BRIEF: Arrange every line of the items below as a Markdown table with the columns "Row" and "Item line," numbering each row and leaving out blank lines.

RAW RECORDS:
--*--

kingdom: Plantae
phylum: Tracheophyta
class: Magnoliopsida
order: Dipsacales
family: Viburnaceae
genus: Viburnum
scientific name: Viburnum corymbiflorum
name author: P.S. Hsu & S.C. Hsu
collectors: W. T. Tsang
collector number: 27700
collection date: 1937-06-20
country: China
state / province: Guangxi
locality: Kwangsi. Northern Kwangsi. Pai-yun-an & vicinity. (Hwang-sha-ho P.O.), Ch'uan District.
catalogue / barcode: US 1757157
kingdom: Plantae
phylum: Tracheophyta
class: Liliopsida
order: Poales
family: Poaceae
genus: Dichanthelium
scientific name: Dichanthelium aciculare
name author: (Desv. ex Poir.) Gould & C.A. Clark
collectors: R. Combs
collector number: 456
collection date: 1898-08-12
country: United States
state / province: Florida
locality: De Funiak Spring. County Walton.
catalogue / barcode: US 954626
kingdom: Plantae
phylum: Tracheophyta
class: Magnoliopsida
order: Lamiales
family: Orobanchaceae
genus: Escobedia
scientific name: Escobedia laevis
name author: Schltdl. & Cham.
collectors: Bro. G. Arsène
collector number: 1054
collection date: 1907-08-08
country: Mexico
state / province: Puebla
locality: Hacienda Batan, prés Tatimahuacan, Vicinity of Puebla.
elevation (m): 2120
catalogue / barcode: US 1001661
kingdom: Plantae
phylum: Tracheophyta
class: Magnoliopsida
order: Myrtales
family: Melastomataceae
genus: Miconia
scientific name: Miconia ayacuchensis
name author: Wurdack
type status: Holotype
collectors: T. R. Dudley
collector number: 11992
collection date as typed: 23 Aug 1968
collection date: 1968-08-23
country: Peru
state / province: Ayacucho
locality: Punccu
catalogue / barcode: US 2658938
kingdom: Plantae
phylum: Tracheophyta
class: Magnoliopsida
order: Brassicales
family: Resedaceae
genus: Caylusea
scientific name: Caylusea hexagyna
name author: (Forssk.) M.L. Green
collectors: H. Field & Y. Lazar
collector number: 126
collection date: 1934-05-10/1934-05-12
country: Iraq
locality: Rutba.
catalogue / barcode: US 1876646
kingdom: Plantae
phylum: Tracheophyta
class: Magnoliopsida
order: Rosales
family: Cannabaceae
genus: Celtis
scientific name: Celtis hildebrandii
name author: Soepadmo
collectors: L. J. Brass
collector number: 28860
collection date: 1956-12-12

--*--

TASK OUTPUT:
| Row | Item line |
|---|---|
| 1 | kingdom: Plantae |
| 2 | phylum: Tracheophyta |
| 3 | class: Magnoliopsida |
| 4 | order: Dipsacales |
| 5 | family: Viburnaceae |
| 6 | genus: Viburnum |
| 7 | scientific name: Viburnum corymbiflorum |
| 8 | name author: P.S. Hsu & S.C. Hsu |
| 9 | collectors: W. T. Tsang |
| 10 | collector number: 27700 |
| 11 | collection date: 1937-06-20 |
| 12 | country: China |
| 13 | state / province: Guangxi |
| 14 | locality: Kwangsi. Northern Kwangsi. Pai-yun-an & vicinity. (Hwang-sha-ho P.O.), Ch'uan District. |
| 15 | catalogue / barcode: US 1757157 |
| 16 | kingdom: Plantae |
| 17 | phylum: Tracheophyta |
| 18 | class: Liliopsida |
| 19 | order: Poales |
| 20 | family: Poaceae |
| 21 | genus: Dichanthelium |
| 22 | scientific name: Dichanthelium aciculare |
| 23 | name author: (Desv. ex Poir.) Gould & C.A. Clark |
| 24 | collectors: R. Combs |
| 25 | collector number: 456 |
| 26 | collection date: 1898-08-12 |
| 27 | country: United States |
| 28 | state / province: Florida |
| 29 | locality: De Funiak Spring. County Walton. |
| 30 | catalogue / barcode: US 954626 |
| 31 | kingdom: Plantae |
| 32 | phylum: Tracheophyta |
| 33 | class: Magnoliopsida |
| 34 | order: Lamiales |
| 35 | family: Orobanchaceae |
| 36 | genus: Escobedia |
| 37 | scientific name: Escobedia laevis |
| 38 | name author: Schltdl. & Cham. |
| 39 | collectors: Bro. G. Arsène |
| 40 | collector number: 1054 |
| 41 | collection date: 1907-08-08 |
| 42 | country: Mexico |
| 43 | state / province: Puebla |
| 44 | locality: Hacienda Batan, prés Tatimahuacan, Vicinity of Puebla. |
| 45 | elevation (m): 2120 |
| 46 | catalogue / barcode: US 1001661 |
| 47 | kingdom: Plantae |
| 48 | phylum: Tracheophyta |
| 49 | class: Magnoliopsida |
| 50 | order: Myrtales |
| 51 | family: Melastomataceae |
| 52 | genus: Miconia |
| 53 | scientific name: Miconia ayacuchensis |
| 54 | name author: Wurdack |
| 55 | type status: Holotype |
| 56 | collectors: T. R. Dudley |
| 57 | collector number: 11992 |
| 58 | collection date as typed: 23 Aug 1968 |
| 59 | collection date: 1968-08-23 |
| 60 | country: Peru |
| 61 | state / province: Ayacucho |
| 62 | locality: Punccu |
| 63 | catalogue / barcode: US 2658938 |
| 64 | kingdom: Plantae |
| 65 | phylum: Tracheophyta |
| 66 | class: Magnoliopsida |
| 67 | order: Brassicales |
| 68 | family: Resedaceae |
| 69 | genus: Caylusea |
| 70 | scientific name: Caylusea hexagyna |
| 71 | name author: (Forssk.) M.L. Green |
| 72 | collectors: H. Field & Y. Lazar |
| 73 | collector number: 126 |
| 74 | collection date: 1934-05-10/1934-05-12 |
| 75 | country: Iraq |
| 76 | locality: Rutba. |
| 77 | catalogue / barcode: US 1876646 |
| 78 | kingdom: Plantae |
| 79 | phylum: Tracheophyta |
| 80 | class: Magnoliopsida |
| 81 | order: Rosales |
| 82 | family: Cannabaceae |
| 83 | genus: Celtis |
| 84 | scientific name: Celtis hildebrandii |
| 85 | name author: Soepadmo |
| 86 | collectors: L. J. Brass |
| 87 | collector number: 28860 |
| 88 | collection date: 1956-12-12 |